• [Short task]:
Extract the lines of the items below, from the line containing "of 3h01 please." through the last line of the items, both ends included. Reproduce them word for word.
◇ ◇ ◇
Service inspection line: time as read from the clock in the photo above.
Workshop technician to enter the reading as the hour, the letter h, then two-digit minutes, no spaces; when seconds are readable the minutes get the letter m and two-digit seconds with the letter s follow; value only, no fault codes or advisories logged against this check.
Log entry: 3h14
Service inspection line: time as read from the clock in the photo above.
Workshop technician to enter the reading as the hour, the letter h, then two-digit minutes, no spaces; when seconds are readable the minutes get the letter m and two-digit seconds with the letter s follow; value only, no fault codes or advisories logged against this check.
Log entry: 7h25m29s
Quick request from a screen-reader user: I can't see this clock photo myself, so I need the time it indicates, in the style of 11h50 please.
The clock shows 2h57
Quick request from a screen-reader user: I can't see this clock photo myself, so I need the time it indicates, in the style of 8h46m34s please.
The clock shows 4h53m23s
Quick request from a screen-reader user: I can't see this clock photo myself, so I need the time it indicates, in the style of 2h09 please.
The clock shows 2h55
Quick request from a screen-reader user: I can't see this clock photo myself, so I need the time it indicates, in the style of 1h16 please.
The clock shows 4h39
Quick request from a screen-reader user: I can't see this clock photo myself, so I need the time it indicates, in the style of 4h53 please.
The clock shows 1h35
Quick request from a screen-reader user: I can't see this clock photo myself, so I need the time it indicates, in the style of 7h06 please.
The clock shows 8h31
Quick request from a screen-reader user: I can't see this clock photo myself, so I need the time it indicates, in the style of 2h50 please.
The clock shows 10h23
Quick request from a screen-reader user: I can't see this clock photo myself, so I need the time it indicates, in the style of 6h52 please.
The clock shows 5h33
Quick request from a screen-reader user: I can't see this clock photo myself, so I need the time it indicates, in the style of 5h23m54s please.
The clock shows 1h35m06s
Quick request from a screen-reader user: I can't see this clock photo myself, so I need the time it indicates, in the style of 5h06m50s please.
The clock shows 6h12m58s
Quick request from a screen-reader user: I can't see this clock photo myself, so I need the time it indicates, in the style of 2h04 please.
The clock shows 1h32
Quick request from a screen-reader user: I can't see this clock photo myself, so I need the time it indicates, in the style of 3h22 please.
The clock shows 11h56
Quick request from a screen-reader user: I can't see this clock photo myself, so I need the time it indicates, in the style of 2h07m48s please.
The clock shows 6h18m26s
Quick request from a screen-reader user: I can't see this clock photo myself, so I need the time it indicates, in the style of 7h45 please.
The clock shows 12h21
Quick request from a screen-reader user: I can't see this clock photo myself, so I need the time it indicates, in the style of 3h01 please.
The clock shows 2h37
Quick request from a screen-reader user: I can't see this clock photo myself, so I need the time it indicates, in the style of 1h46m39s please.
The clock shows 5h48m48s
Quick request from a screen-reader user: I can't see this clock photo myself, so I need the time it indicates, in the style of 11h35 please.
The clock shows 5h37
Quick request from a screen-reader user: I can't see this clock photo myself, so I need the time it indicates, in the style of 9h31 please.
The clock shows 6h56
◇ ◇ ◇
• [Answer to this exercise]:
Quick request from a screen-reader user: I can't see this clock photo myself, so I need the time it indicates, in the style of 3h01 please.
The clock shows 2h37
Quick request from a screen-reader user: I can't see this clock photo myself, so I need the time it indicates, in the style of 1h46m39s please.
The clock shows 5h48m48s
Quick request from a screen-reader user: I can't see this clock photo myself, so I need the time it indicates, in the style of 11h35 please.
The clock shows 5h37
Quick request from a screen-reader user: I can't see this clock photo myself, so I need the time it indicates, in the style of 9h31 please.
The clock shows 6h56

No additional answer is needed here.